Exercise: Transcribe every entry that follows, word for word, and omit the images.

------

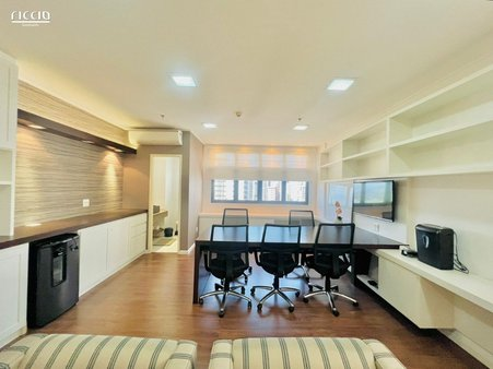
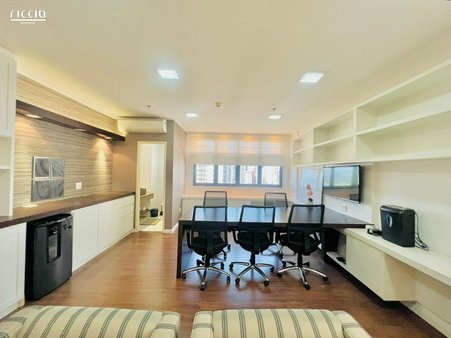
+ wall art [30,156,66,203]
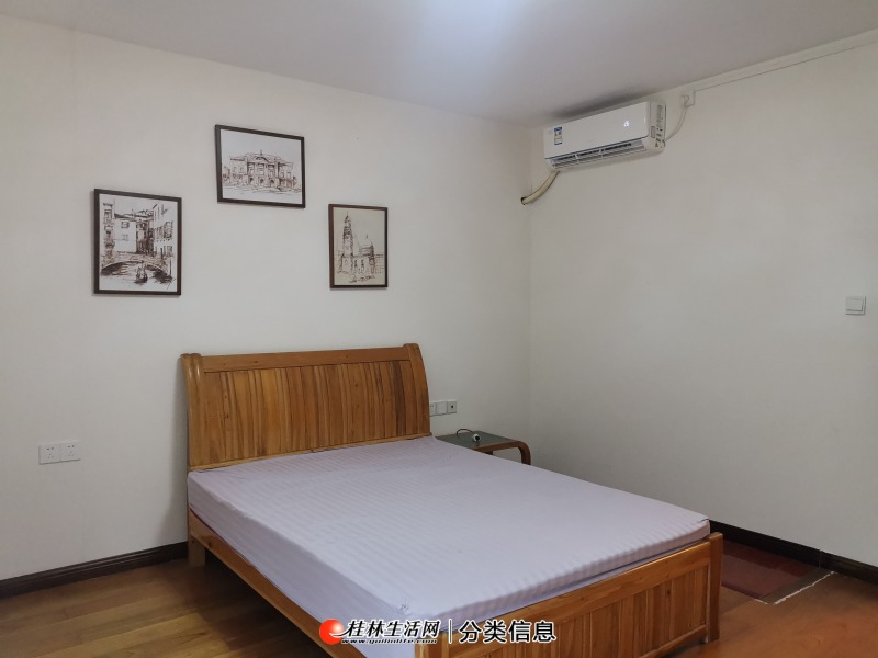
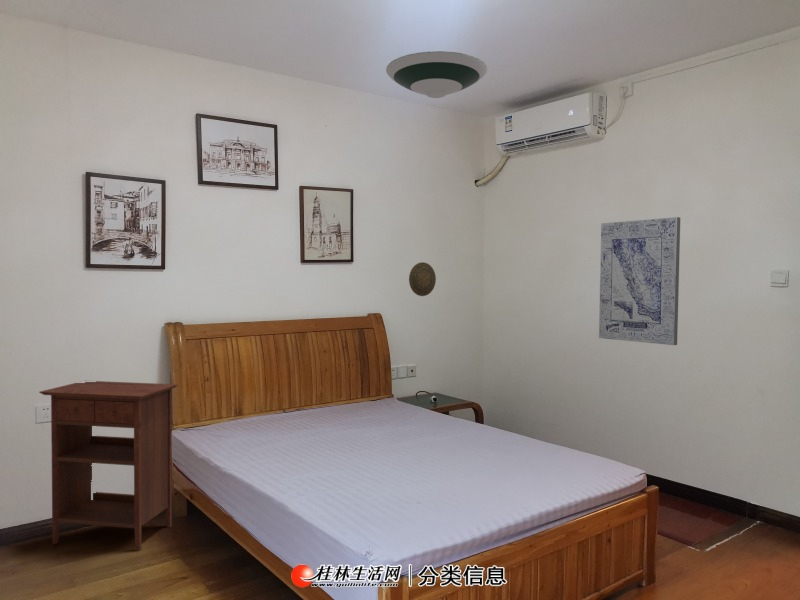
+ nightstand [38,380,179,552]
+ decorative plate [408,261,437,297]
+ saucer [385,50,488,99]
+ wall art [598,216,681,346]
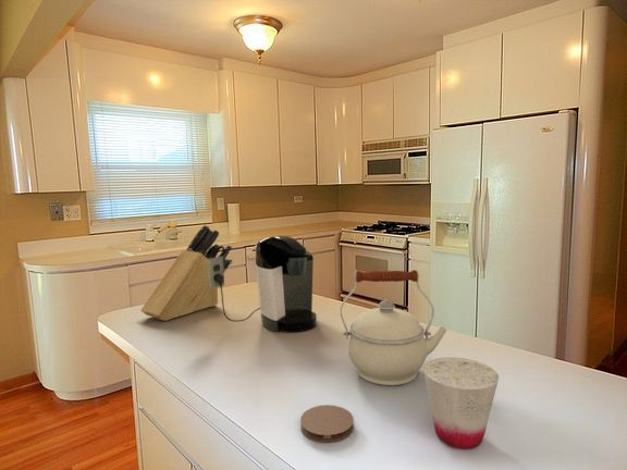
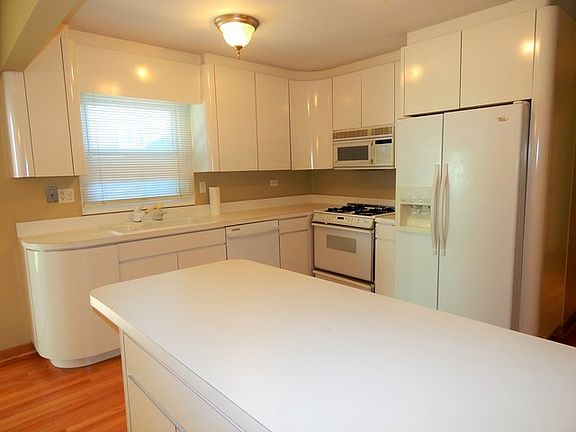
- kettle [340,269,448,386]
- knife block [139,224,233,322]
- coaster [299,404,355,444]
- cup [422,356,500,450]
- coffee maker [208,234,318,333]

------

The completed task:
+ wall art [30,156,66,203]
+ nightstand [38,380,179,552]
+ decorative plate [408,261,437,297]
+ saucer [385,50,488,99]
+ wall art [598,216,681,346]
- kettle [340,269,448,386]
- knife block [139,224,233,322]
- coaster [299,404,355,444]
- cup [422,356,500,450]
- coffee maker [208,234,318,333]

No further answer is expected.